**Source passage**
++++++++++

Rice prices eased after a record high in April because Pakistan, confident of meeting local demand, will export 1 million tons and it looks like other countries will follow suit.

Pakistan, the fifth-biggest exporter, will permit shipments of 1 million metric tons because local needs have been met, Mohammad Azhar Akhtar, chairman of the Rice Exporters Association of Pakistan, said yesterday. Rice has fallen 13 percent in Chicago this week.
Prices reached an all time high in April and helped trigger riots over food cost from Haiti to Egypt. This peak and food cost fear was partly due to real concerns over increased demand and diminished supply but was also made dramatically worse by speculative hedge funds and corporate greed.

In spite of good news from Pakistan rice exporters, the outlook is not all that rosy.
The surge in rice prices, coupled with record energy and wheat costs, stoked concern that basic goods would cost more than the poor could afford, creating a global food crisis. The UN's FAO estimated May 12 the global rice trade will drop 7.1 percent this year to 28.8 million tons.

++++++++++

**Data supplied**
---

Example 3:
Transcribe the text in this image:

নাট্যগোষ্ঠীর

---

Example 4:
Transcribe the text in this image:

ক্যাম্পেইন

++++++++++

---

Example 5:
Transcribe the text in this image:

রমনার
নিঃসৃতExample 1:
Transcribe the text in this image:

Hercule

++++++++++

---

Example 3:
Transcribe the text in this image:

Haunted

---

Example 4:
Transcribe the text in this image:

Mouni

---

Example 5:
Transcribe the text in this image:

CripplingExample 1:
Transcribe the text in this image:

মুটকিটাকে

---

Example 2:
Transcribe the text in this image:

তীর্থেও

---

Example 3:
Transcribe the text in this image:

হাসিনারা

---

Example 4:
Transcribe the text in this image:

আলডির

++++++++++

**Brief**
Please answer these questions from the rice price passage:
(a) How many metric tons of rice will Pakistan permit for export?
(b) By what percentage has rice fallen in Chicago this week?
(c) What did the UN's FAO estimate on May 12 about the global rice trade this year?
You can set the records aside; they aren't needed.

**Reply to the task**
(a) 1 million metric tons.
(b) 13 percent.
(c) That it will drop 7.1 percent to 28.8 million tons.